Do kolejnego zdarzenia doszło tuż przed południem, kiedy to dyżurny łomżyńskiej policji poinformowany został o ładunku wybuchowym w jednym z gimnazjów. Dodatkowo głos w słuchawce, w zamian za niewysadzanie szkoły w powietrze, zażądał 10 tysięcy złotych. Na miejsce natychmiast skierowane zostały policyjne patrole, specjalna grupa rozpoznania minersko-pirotechnicznego z psami wyszkolonymi do wykrywania zapachów materiałów wybuchowych oraz straż pożarna i pogotowie ratunkowe. Po ewakuacji około 1300 osób blisko 20 mundurowych sprawdziło cały budynek. Okazało się, że ten alarm także był fałszywy.

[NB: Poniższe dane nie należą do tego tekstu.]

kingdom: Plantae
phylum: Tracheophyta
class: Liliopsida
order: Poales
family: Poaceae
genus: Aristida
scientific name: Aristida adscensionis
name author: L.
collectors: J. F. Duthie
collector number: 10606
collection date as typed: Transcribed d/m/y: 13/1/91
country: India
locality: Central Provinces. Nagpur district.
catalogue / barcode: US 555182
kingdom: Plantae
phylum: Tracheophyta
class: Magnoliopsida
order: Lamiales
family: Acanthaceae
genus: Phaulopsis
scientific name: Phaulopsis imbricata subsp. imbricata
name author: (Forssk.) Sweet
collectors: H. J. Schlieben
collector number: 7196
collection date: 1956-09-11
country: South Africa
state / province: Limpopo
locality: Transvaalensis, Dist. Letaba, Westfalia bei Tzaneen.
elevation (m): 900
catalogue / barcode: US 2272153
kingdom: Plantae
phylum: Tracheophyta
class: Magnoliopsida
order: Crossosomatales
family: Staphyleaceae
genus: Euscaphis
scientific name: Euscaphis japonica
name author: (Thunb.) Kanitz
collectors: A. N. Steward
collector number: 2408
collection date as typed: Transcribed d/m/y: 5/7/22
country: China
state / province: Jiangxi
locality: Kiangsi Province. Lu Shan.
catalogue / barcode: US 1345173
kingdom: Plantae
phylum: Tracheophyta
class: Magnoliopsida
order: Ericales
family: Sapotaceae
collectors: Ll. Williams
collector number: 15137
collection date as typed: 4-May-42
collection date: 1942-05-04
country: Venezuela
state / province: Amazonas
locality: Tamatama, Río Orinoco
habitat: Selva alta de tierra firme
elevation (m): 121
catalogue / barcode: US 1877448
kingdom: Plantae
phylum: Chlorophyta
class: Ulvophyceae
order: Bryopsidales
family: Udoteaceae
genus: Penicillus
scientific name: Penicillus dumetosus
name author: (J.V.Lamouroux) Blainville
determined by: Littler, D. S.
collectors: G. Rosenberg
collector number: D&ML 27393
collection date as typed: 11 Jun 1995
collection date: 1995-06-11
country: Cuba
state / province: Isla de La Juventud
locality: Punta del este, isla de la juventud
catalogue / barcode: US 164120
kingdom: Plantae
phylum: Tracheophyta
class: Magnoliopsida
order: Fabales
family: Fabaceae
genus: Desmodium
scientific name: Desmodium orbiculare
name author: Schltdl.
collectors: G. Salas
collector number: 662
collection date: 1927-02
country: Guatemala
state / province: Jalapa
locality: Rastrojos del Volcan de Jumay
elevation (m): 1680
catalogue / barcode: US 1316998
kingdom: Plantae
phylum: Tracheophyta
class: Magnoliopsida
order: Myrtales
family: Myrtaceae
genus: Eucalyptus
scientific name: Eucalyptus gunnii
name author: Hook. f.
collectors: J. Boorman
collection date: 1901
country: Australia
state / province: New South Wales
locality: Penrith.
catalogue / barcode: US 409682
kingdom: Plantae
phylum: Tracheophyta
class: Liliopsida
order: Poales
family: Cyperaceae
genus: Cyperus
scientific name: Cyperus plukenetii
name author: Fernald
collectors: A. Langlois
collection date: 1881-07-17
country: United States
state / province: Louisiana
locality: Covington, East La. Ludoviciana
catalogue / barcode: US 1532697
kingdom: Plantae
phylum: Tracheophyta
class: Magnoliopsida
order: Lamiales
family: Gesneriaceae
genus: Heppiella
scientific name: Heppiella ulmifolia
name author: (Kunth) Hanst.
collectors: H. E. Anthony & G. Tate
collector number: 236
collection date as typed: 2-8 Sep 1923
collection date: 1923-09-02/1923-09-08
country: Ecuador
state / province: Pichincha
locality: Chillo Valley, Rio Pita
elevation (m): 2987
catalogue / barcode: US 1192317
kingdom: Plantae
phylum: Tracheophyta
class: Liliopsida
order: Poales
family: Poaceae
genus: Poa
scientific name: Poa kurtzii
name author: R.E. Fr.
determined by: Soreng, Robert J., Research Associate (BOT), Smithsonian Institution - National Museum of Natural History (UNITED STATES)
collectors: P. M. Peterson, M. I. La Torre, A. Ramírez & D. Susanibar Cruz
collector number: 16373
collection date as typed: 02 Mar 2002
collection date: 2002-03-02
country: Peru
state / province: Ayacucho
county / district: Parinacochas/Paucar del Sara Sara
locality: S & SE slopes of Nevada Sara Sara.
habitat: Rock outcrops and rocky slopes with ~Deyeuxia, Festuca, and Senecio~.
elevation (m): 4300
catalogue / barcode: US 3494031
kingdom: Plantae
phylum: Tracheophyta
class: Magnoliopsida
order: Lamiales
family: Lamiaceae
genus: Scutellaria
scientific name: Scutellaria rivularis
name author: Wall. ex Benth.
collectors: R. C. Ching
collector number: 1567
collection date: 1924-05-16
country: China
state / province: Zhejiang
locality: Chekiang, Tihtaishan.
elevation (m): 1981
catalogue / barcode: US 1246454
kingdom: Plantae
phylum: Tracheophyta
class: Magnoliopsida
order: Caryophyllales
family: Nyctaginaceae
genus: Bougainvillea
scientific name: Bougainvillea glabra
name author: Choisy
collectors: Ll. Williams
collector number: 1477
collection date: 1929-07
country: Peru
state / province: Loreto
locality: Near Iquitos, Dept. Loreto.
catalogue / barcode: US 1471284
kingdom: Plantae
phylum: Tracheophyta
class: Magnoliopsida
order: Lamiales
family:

Łomżyńscy i suwalscy policjanci od razu rozpoczęli poszukiwania sprawców tych zdarzeń. W wyniku intensywnej pracy funkcjonariusze szybko ustalili i zatrzymali w związku z tymi sprawami 15-letniego mieszkańca Łomży oraz 16-letniego suwalczanina. Nastolatkowie tłumaczyli, że były to tylko żarty. Teraz ich postępowaniem zajmie się sąd rodzinny i nieletnich.

Policjanci ostrzegają! W związku z ostatnimi zmianami prawa sprawca fałszywego alarmu bombowego odpowie teraz za przestępstwo z art. 224a kodeksu karnego, a nie jak do tej pory za wykroczenie. Przepis ten dla osoby, która wie, że zagrożenie nie istnieje, a zawiadamia o zdarzeniu, które zagraża życiu lub zdrowiu wielu osób, lub stwarza sytuację mającą wywoływać przekonanie o istnieniu takiego zagrożenia, czym wywołuje czynności instytucji publicznych, przewiduje karę nawet do 8 lat pozbawienia wolności. Należy także pamiętać, że kosztami związanymi z podjętą w takich przypadkach akcją ratowniczą obciążani są sprawcy tego typu zdarzeń.